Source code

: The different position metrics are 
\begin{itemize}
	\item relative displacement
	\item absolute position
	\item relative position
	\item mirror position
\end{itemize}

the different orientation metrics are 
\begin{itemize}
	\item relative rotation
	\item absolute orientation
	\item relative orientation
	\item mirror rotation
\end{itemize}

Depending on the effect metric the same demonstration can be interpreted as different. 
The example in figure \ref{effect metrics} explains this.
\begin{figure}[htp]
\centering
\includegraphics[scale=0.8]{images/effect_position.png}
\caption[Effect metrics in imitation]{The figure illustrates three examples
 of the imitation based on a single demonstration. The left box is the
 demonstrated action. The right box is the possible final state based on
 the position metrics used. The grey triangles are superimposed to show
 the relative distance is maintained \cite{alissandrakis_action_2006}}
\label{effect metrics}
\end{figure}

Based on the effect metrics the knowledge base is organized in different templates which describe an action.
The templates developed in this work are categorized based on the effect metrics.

# Task item:
Top to bottom, set down the entries above word for word.

# Solution:
Source code

: The different position metrics are 
\begin{itemize}
	\item relative displacement
	\item absolute position
	\item relative position
	\item mirror position
\end{itemize}

the different orientation metrics are 
\begin{itemize}
	\item relative rotation
	\item absolute orientation
	\item relative orientation
	\item mirror rotation
\end{itemize}

Depending on the effect metric the same demonstration can be interpreted as different. 
The example in figure \ref{effect metrics} explains this.
\begin{figure}[htp]
\centering
\includegraphics[scale=0.8]{images/effect_position.png}
\caption[Effect metrics in imitation]{The figure illustrates three examples
 of the imitation based on a single demonstration. The left box is the
 demonstrated action. The right box is the possible final state based on
 the position metrics used. The grey triangles are superimposed to show
 the relative distance is maintained \cite{alissandrakis_action_2006}}
\label{effect metrics}
\end{figure}

Based on the effect metrics the knowledge base is organized in different templates which describe an action.
The templates developed in this work are categorized based on the effect metrics.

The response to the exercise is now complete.